** Opening Records for this task block **

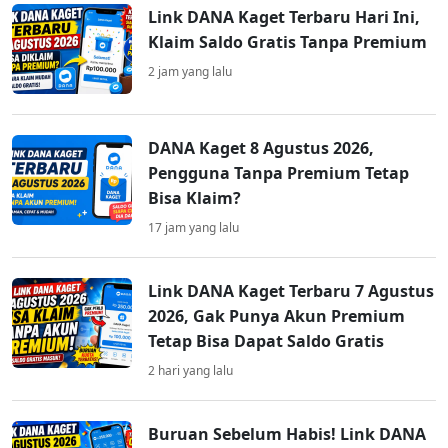
Link DANA Kaget Terbaru Hari Ini,
Klaim Saldo Gratis Tanpa Premium
2 jam yang lalu
DANA Kaget 8 Agustus 2026,
Pengguna Tanpa Premium Tetap
Bisa Klaim?
17 jam yang lalu
Link DANA Kaget Terbaru 7 Agustus
2026, Gak Punya Akun Premium
Tetap Bisa Dapat Saldo Gratis
2 hari yang lalu
Buruan Sebelum Habis! Link DANA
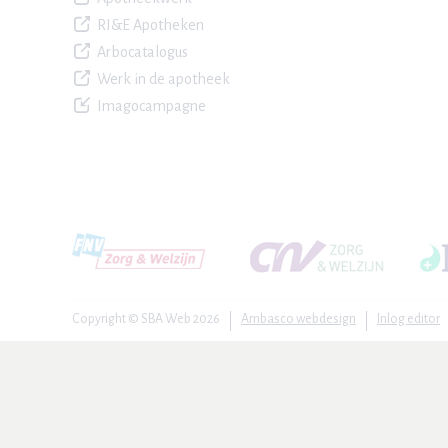
RI&E Apotheken
Arbocatalogus
Werk in de apotheek
Imagocampagne
Copyright © SBA Web 2026
Ambasco webdesign
Inlog editor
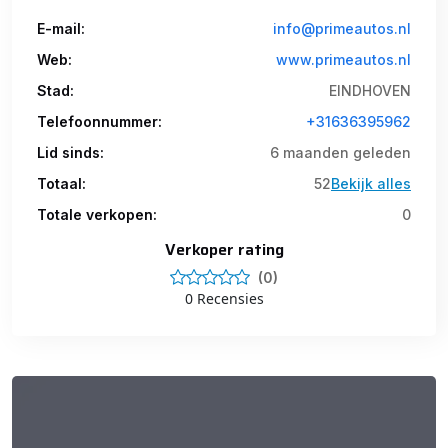
E-mail:
info@primeautos.nl
Web:
www.primeautos.nl
Stad:
EINDHOVEN
Telefoonnummer:
+31636395962
Lid sinds:
6 maanden geleden
Totaal:
52
Bekijk alles
Totale verkopen:
0
Verkoper rating
(0)
0 Recensies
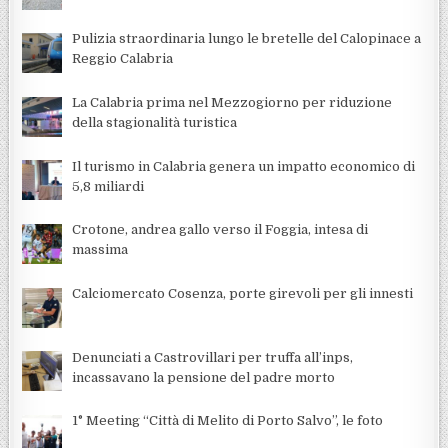
Pulizia straordinaria lungo le bretelle del Calopinace a
Reggio Calabria
La Calabria prima nel Mezzogiorno per riduzione
della stagionalità turistica
Il turismo in Calabria genera un impatto economico di
5,8 miliardi
Crotone, andrea gallo verso il Foggia, intesa di
massima
Calciomercato Cosenza, porte girevoli per gli innesti
Denunciati a Castrovillari per truffa all’inps,
incassavano la pensione del padre morto
1° Meeting “Città di Melito di Porto Salvo”, le foto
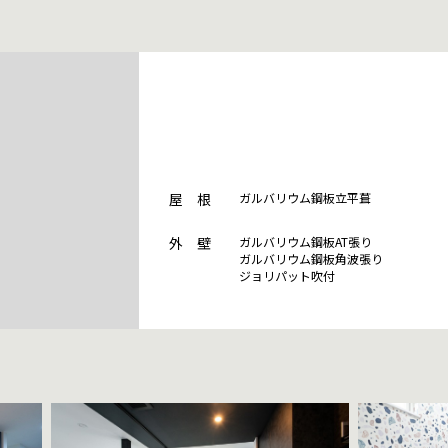
屋 根
ガルバリウム鋼板立平葺
外 壁
ガルバリウム鋼板AT張り
ガルバリウム鋼板角波張り
ジョリパット吹付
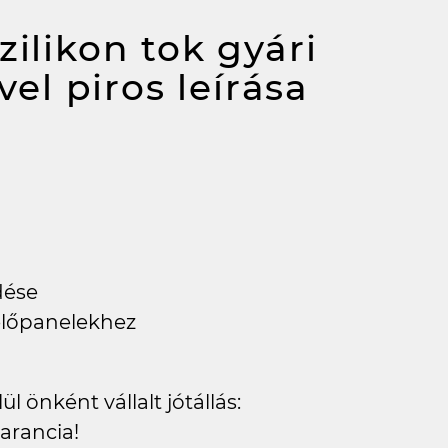
zilikon tok gyári
el piros
leírása
dése
előpanelekhez
l önként vállalt jótállás:
arancia!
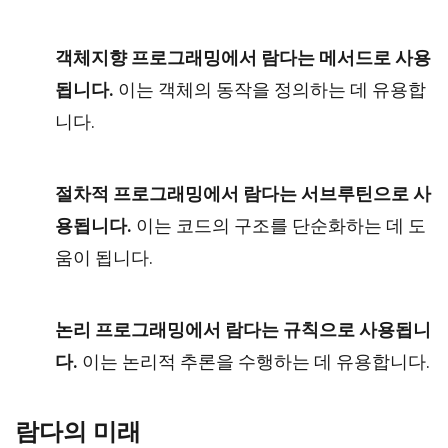
객체지향 프로그래밍에서 람다는 메서드로 사용
됩니다.
이는 객체의 동작을 정의하는 데 유용합
니다.
절차적 프로그래밍에서 람다는 서브루틴으로 사
용됩니다.
이는 코드의 구조를 단순화하는 데 도
움이 됩니다.
논리 프로그래밍에서 람다는 규칙으로 사용됩니
다.
이는 논리적 추론을 수행하는 데 유용합니다.
람다의 미래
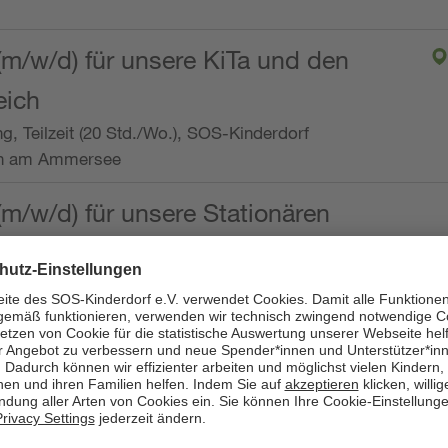
(m/w/d) für unsere KiTa und den
eich
ng, Teilzeit (20 Std./Wo.), SOS-Kinderdorf
en am Ammersee
(m/w/d) für unsere Stationären
ng, Vollzeit oder Teilzeit (mind. 30 - max. 38,5
dorf Worpswede,
it der Qualifikation als
 (m/w/d) und die Ambulanten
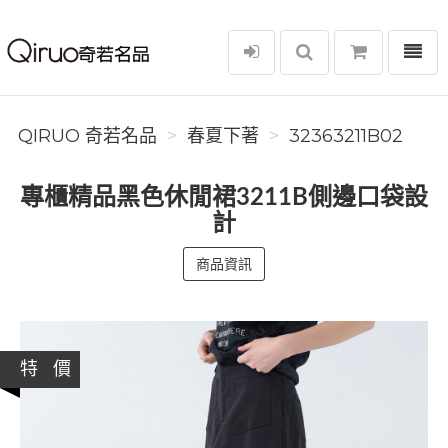
選單
Qiruo 奇若名品
QIRUO 奇若名品
春夏下著
32363211B02
專櫃精品黑色休閒裙3211B側邊口袋設
計
商品資訊
特 價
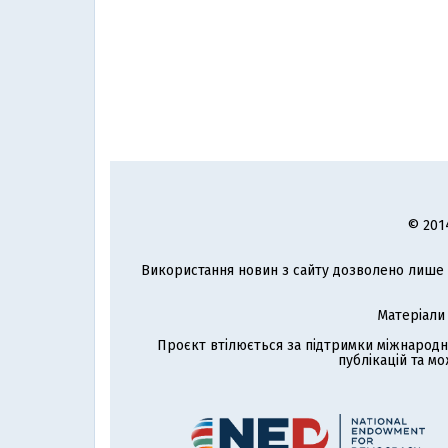
© 201
Використання новин з сайту дозволено лише з
Матеріали
Проєкт втілюється за підтримки міжнародн
публікацій та мо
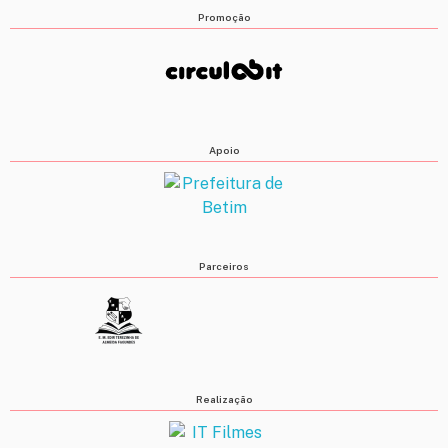
Promoção
Apoio
Parceiros
Realização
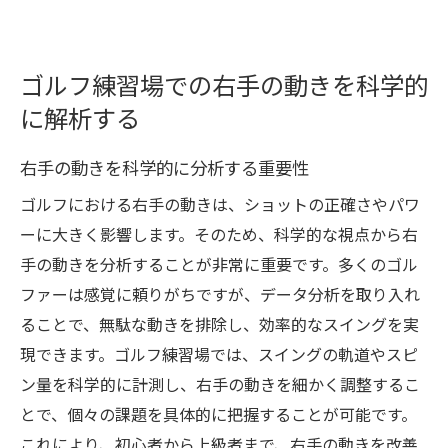
ゴルフ練習場での右手の動きを科学的
に解析する
右手の動きを科学的に分析する重要性
ゴルフにおける右手の動きは、ショットの正確さやパワ
ーに大きく影響します。そのため、科学的な視点から右
手の動きを分析することが非常に重要です。多くのゴル
ファーは感覚に頼りがちですが、データ分析を取り入れ
ることで、無駄な動きを排除し、効率的なスイングを実
現できます。ゴルフ練習場では、スイングの軌道やスピ
ン量を科学的に計測し、右手の動きを細かく調整するこ
とで、個々の課題を具体的に把握することが可能です。
これにより、初心者から上級者まで、右手の動きを改善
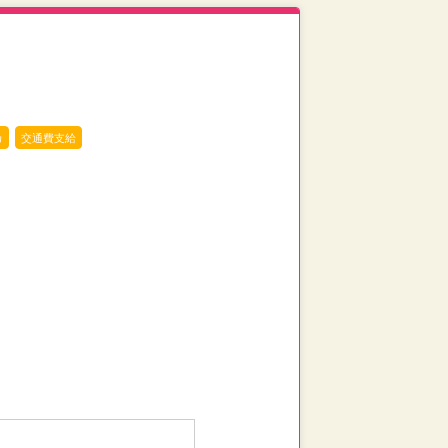
カ
交通費支給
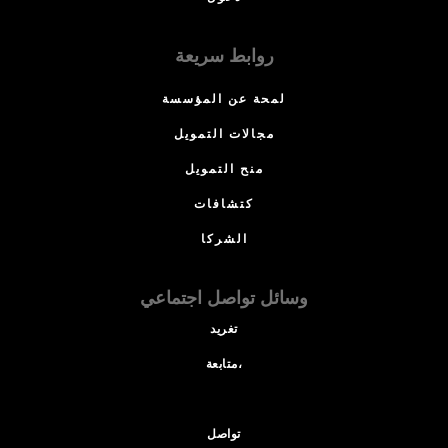
روابط سريعة
لمحة عن المؤسسة
مجالات التمويل
منح التمويل
كتشافات
الشركا
وسائل تواصل اجتماعي
تغريد
متابعة،
تواصل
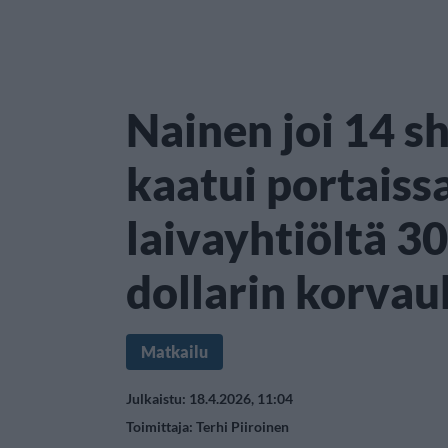
Nainen joi 14 sh
kaatui portaissa
laivayhtiöltä 3
dollarin korvau
Matkailu
Julkaistu: 18.4.2026, 11:04
Toimittaja:
Terhi Piiroinen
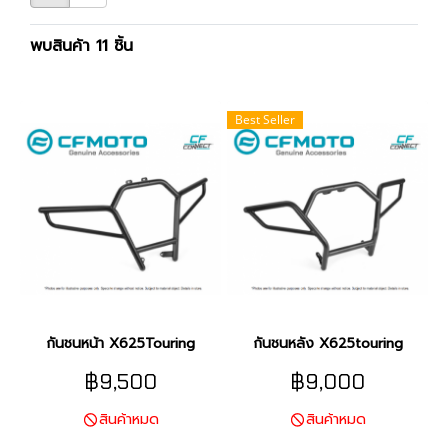
พบสินค้า 11 ชิ้น
Best Seller
กันชนหน้า X625Touring
กันชนหลัง X625touring
฿9,500
฿9,000
สินค้าหมด
สินค้าหมด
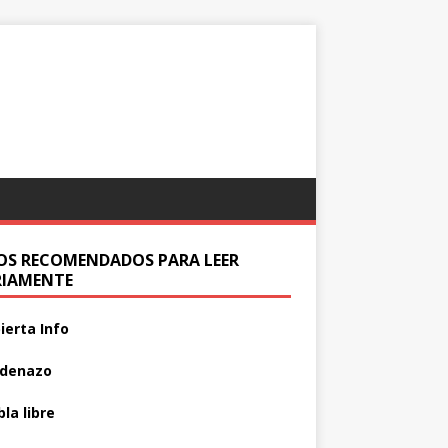
IOS RECOMENDADOS PARA LEER
RIAMENTE
ierta Info
adenazo
la libre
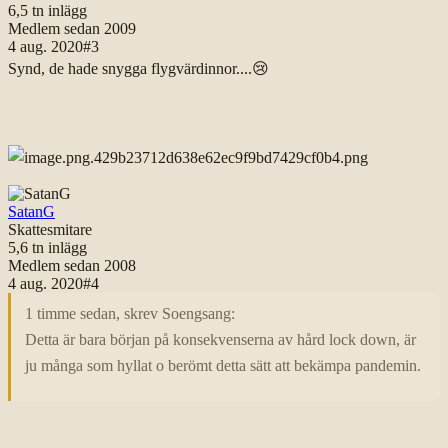
6,5 tn
inlägg
Medlem sedan
2009
4 aug. 2020
#
3
Synd, de hade snygga flygvärdinnor....
😢
SatanG
Skattesmitare
5,6 tn
inlägg
Medlem sedan
2008
4 aug. 2020
#
4
1 timme sedan, skrev Soengsang:
Detta är bara början på konsekvenserna av hård lock down, är
ju många som hyllat o berömt detta sätt att bekämpa pandemin.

** Closing Records for this task block **

§ Action item
Your answer should hold every line of the entries that contains the string "Agustus".

§ Result for this task
DANA Kaget 8 Agustus 2026,
Link DANA Kaget Terbaru 7 Agustus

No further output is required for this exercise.